For the data below, restate word for word only the lines from the line containing "right ear: (681, 203)" through the line containing "right shoulder: (661, 263)", both ends included.

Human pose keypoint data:
※

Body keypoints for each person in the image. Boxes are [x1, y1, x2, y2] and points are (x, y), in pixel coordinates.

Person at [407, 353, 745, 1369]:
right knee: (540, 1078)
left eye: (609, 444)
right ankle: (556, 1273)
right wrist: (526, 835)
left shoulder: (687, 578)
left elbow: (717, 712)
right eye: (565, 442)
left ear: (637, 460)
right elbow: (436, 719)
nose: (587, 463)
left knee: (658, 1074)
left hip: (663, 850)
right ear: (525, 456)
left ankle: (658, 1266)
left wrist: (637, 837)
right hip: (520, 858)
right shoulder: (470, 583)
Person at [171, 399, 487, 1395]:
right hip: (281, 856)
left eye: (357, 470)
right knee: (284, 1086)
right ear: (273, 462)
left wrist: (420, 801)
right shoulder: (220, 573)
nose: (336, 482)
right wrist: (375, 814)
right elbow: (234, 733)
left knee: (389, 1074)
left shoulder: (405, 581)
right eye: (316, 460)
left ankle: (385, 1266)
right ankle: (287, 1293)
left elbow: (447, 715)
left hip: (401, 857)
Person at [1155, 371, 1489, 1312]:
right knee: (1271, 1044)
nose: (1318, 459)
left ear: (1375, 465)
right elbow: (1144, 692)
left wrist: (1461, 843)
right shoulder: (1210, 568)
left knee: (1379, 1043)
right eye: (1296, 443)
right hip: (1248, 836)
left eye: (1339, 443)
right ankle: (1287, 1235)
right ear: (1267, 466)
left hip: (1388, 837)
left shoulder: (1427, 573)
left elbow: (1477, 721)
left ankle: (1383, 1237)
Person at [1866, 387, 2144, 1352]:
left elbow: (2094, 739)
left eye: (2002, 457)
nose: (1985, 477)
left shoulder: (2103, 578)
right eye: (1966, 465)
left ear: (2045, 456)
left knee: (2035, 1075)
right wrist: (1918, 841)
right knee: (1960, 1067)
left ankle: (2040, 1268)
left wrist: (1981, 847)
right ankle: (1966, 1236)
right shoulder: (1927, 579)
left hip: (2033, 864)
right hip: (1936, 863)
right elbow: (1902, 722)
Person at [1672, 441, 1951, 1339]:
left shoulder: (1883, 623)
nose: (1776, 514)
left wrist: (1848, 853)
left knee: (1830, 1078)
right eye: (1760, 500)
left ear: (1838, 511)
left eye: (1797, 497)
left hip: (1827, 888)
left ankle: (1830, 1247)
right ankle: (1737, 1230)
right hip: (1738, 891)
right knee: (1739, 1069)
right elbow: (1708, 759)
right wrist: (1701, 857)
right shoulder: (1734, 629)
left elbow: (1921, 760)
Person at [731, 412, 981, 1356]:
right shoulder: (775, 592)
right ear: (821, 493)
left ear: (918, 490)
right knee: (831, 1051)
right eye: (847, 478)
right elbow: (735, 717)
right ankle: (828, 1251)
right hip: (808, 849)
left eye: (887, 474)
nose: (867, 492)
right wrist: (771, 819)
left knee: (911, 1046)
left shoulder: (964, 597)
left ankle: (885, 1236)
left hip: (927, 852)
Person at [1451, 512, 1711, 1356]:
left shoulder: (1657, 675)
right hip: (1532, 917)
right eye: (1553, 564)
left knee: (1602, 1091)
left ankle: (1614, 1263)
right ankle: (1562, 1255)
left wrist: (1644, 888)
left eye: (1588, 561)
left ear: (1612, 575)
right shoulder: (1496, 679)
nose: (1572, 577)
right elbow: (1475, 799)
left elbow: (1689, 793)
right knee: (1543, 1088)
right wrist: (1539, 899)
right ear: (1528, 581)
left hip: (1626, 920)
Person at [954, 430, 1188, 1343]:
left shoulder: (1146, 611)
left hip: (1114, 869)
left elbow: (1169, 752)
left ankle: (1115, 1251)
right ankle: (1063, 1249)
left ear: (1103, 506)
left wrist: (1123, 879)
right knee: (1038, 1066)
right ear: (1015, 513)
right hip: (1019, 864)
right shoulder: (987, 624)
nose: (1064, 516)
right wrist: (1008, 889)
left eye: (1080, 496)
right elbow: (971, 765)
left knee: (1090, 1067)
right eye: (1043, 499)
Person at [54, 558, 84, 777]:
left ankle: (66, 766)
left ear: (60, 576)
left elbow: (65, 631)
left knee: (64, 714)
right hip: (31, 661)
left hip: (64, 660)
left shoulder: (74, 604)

※

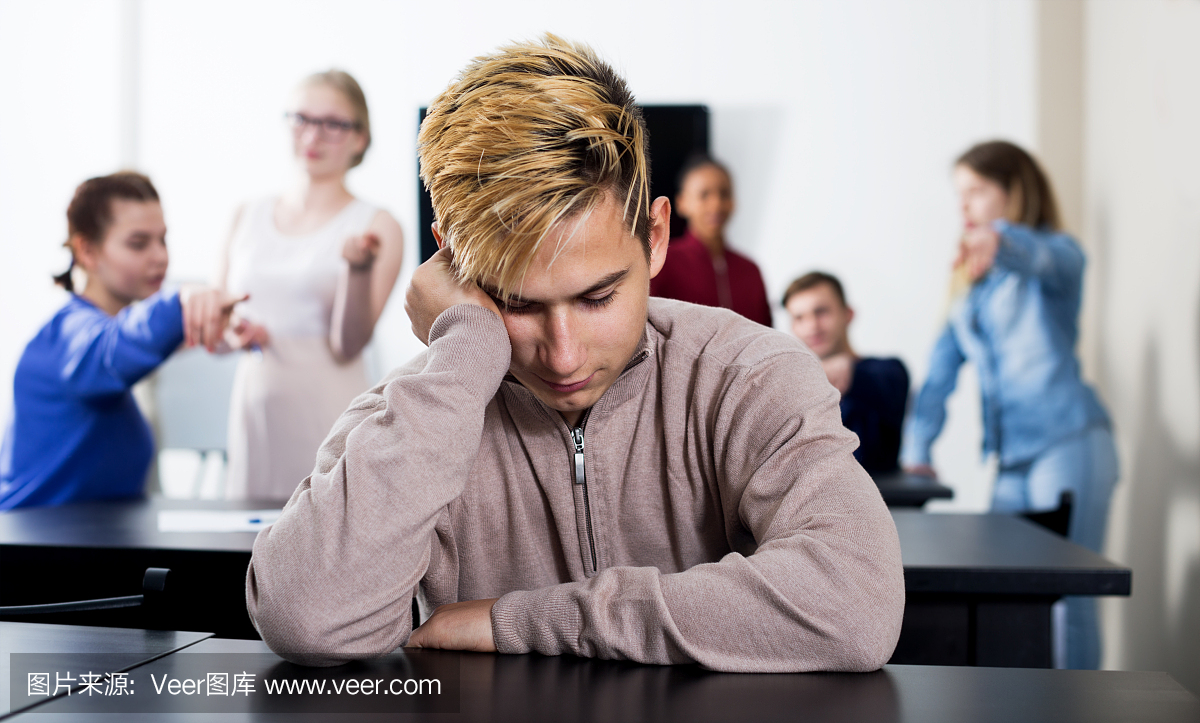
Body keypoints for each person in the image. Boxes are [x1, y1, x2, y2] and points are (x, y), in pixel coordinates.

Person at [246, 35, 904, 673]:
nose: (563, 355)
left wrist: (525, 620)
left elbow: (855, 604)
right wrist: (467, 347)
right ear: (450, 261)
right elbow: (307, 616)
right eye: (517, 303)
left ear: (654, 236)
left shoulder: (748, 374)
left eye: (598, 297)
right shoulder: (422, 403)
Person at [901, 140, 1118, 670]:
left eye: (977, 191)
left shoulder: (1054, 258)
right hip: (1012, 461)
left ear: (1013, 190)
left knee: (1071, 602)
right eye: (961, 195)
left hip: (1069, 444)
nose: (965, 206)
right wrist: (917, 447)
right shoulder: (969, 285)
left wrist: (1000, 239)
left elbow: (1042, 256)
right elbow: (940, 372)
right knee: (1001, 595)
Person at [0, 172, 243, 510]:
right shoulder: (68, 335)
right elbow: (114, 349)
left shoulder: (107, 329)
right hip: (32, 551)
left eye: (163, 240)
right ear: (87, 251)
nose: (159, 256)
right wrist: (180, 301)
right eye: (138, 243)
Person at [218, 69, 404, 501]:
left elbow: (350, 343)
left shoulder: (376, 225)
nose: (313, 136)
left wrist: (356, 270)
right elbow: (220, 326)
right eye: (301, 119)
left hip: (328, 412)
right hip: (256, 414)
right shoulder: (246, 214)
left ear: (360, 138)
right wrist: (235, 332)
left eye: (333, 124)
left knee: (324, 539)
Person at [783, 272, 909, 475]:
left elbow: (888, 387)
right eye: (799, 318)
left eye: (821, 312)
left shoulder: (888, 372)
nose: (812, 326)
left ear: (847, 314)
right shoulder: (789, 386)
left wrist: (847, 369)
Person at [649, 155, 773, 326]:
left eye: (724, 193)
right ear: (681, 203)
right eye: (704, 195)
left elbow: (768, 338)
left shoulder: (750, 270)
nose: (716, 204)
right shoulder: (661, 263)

※

YOUR SOLUTION:
right ear: (681, 203)
right eye: (704, 195)
left elbow: (768, 338)
left shoulder: (750, 270)
nose: (716, 204)
right shoulder: (661, 263)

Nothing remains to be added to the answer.